TSX provides guidance on acceptable anti-dilution provisions for convertible securities, adding a cashless exercise feature to security compensation arrangements and compliance with NCIB price restrictions

On December 7, the TSX published a staff notice providing guidance on: (i) acceptable standards for anti-dilution provisions for convertible securities; (ii) recent amendments to the TSX Manual respecting security-based compensation arrangements that provide for cashless exercises; and (iii) the application of the uptick prohibition for purchases made pursuant to normal course issuer bids (NCIBs).

Anti-dilution provisions for convertible securities

Convertible securities, such as warrants, options, debentures and preferred shares typically contain anti-dilution provisions designed to compensate holders of convertible securities for changes in a listed issuer's capital. The notice clarifies the standards that the TSX applies in considering such changes. Specifically, the notice states that the TSX generally does not accept downward adjustments to the exercise or conversion price of a convertible security when a listed issuer completes a subsequent issuance of securities at a lower subscription price unless:

  1. in the case of warrants and options, the exercise price is not lower than the market price at the time the convertible security as issued; and
     
  2. in the case of a convertible instruments (such as debentures and preferred shares) the adjustment results in a conversion price that is not lower than the market price at the time the convertible security was issued, less the maximum discount allowed under the TSX Manual.

Where an adjustment results in the issuance of additional securities rather than a change to the subscription or conversion price, the TSX will consider the effect on the effective subscription or conversion price in order to apply the above rules. If the above pricing conditions are not satisfied, disinterested security holder approval will be required.

In addition, the notice clarifies that adjustments to the number of securities due to stock splits and consolidations must be proportionate and adjustments to the exercise or conversion price of securities to compensate security holders for the loss of value where there is a rights offering or special distribution are generally acceptable, but anti-dilution provisions for dividends or distributions in the ordinary course of business are not. According to the notice, participation of convertible security holders in regular distributions to shareholders is subject to the TSX's prior consent, and amendments to conversation or exercise prices under  “basket” clauses (which permit the board to amend the exercise or conversion price at its discretion in the event of a dilutive event not specifically contemplated in the anti-dilution provisions) are subject to the prior consent of the TSX. The notice also states that instruments governing the terms of convertible securities should provide that any amendments shall be subject to the prior consent of the TSX. The notice also clarifies that not all of the guidance provided in respect of convertible securities will apply to exchangeable securities.

Addition of a cashless exercise feature to security compensation arrangements

Currently, security holder approval is required to add a cashless exercise feature to a fixed maximum plan where there is not a corresponding full deduction of the underlying securities. The notice clarifies that the TSX considers such an amendment "to be equivalent to an increase in the maximum number of securities issuable" under the arrangement.
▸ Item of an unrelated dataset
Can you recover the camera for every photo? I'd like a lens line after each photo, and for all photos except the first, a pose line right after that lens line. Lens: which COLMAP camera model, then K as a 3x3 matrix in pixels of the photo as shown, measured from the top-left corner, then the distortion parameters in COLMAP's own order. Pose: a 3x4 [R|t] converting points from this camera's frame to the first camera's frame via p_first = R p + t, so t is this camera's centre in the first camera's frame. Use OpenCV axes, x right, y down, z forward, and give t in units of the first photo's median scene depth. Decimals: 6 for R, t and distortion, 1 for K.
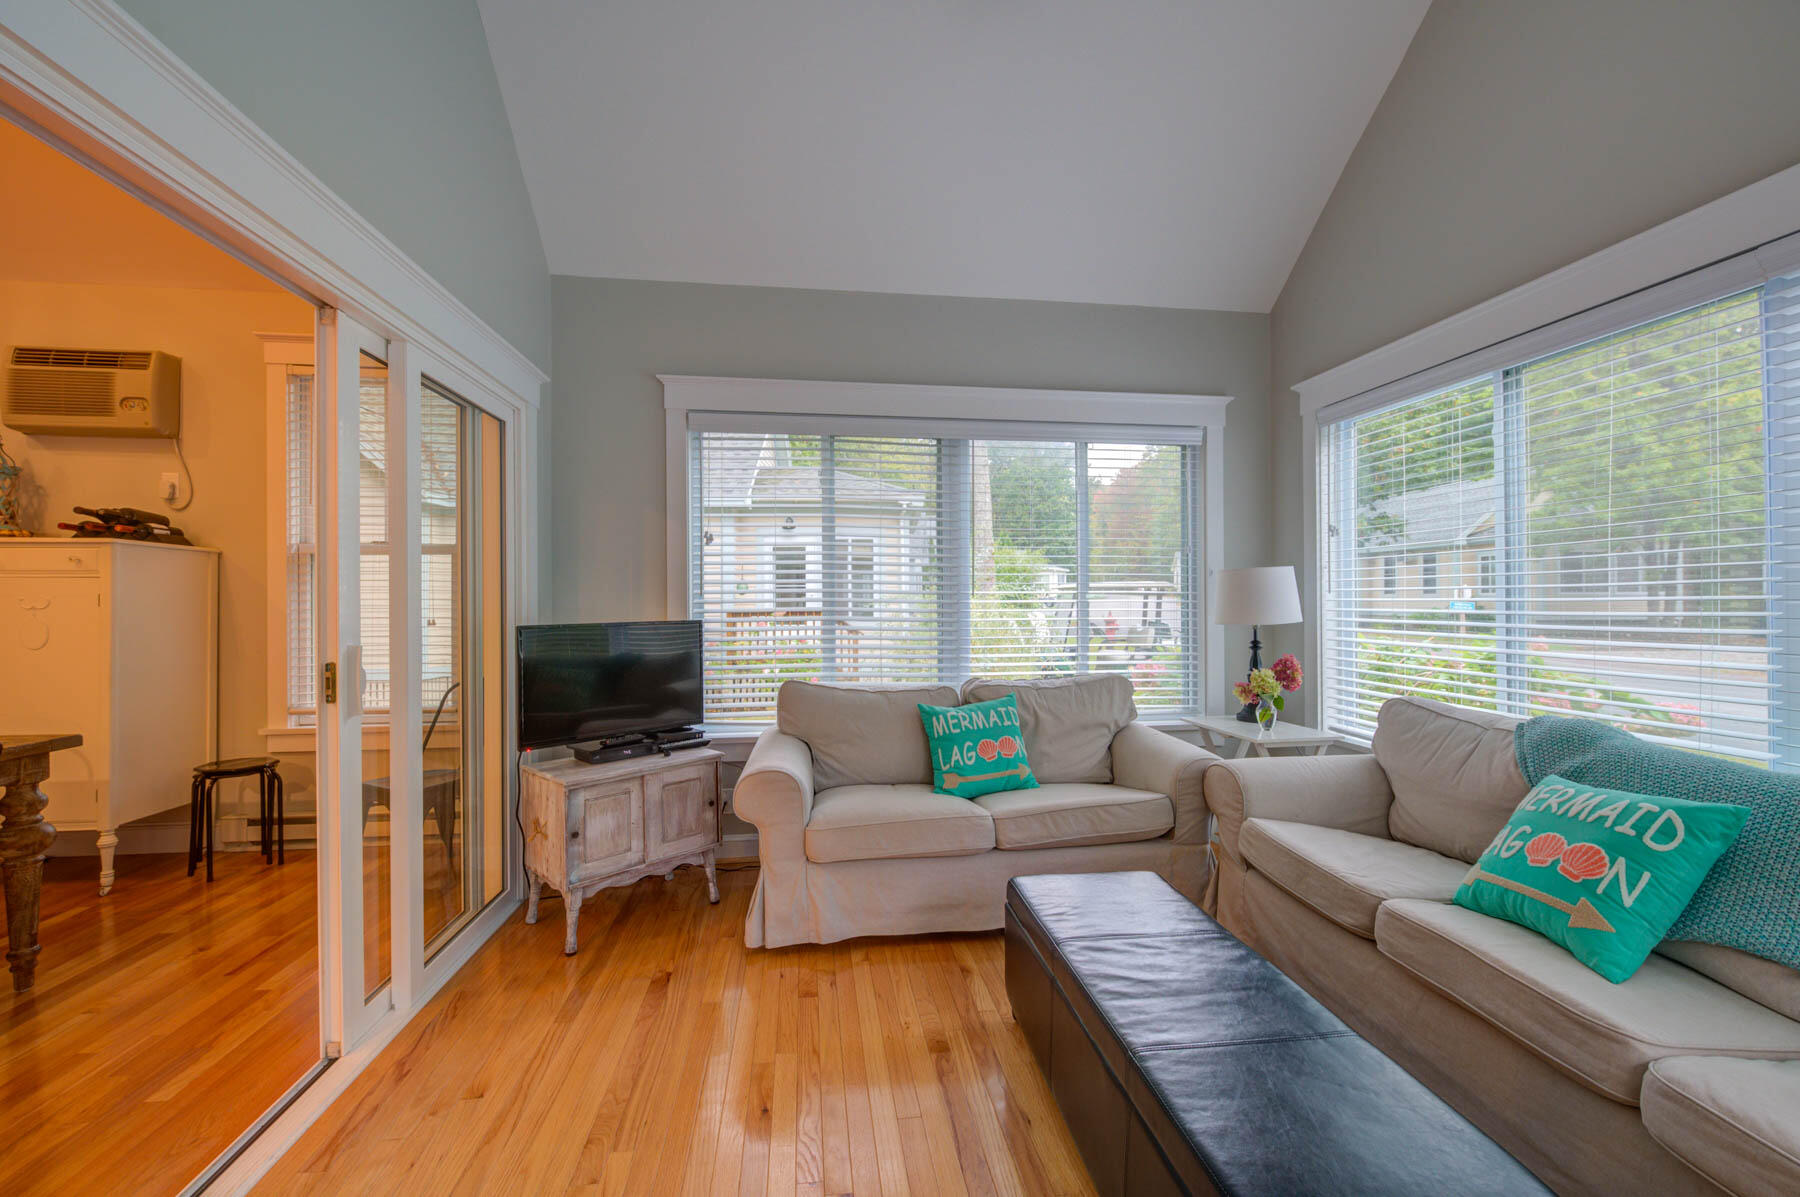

As such, security holder approval is required according to section 613(i)(iv) of the Manual, even where the compensation arrangement contains detailed amendment provisions.

NCIBs

Section 629(l)(1) of the Manual prohibits listed issuers making an NICB from purchasing its securities at a price higher than the last independent trade of a board lot (the “uptick prohibition”) in order to prevent it from "abnormally influenc[ing] the market price of its security." The TSX, however, has recognized the difficulty in complying with this prohibition and states in the notice that it will not consider trades to be a violation of the uptick prohibition where:

  1. the independent trade occured no more than one second before the NCIB purchase that created the uptick;
     
  2. the independent trade is a down tick to the previous trade and the NCIB purchase would not have created an uptick to the trade prior to the last independent trade; and
     
  3. the price difference between the independent trade and the NCIB purchase was not more than $0.02.

Issuers will be expected to provide evidence that the above conditions were met where trades appear to violate the prohibition.